# [Provided passage]

## Start

**1. Defensive Distillation:**

I sort of understand that it works a bit like knowledge distillation but without the smaller-sized networks. But no idea what `sample creation`

is referring to in the following sentence ? What sample?

“Defensive distillation reduced the effectiveness of a sample creation from 95% to less than 0.5% in one study.”

**2. Residual Analysis:**

I got that this involves calculating something called `residuals`

and that a random distribution of residuals indicates the model is working well. And I get that residuals are calculated in a similar way to a cost function in ml regression, such that you can use something like the root mean squared error calculation, and is also the distance between predictions and true values. But I don’t understand the following sentences:

“The residuals should not be correlated with another feature that was available but was left out of the feature vector.”

## End

# [Data extract]
## Start

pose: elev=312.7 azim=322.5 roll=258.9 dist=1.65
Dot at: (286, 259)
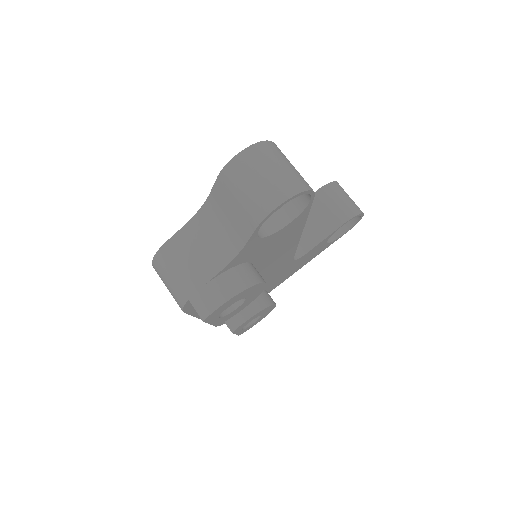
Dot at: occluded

## End

# [Task to carry out]
Carry on writing the forum post about defensive distillation and residual analysis, picking up right after its final sentence. The data above was taken from a separate source.

# [Exercise response]
How can rmse-like values correlate or not correlate with a feature ? In what way ?

“Also, adjacent residuals should not be correlated with each other, in other words, they should not be autocorrelated.”

How can they be adjacent ? In what context can they be adjacent or not adjacent ?

## Both of these suggest to me I have a conceptual misunderstanding. What do these residuals actually look like and what is meant by a ‘feature’ or being ‘adjacent’, in these contexts ?

**3. Resources/papers**

Are there any recommended resources/papers for these two topics ?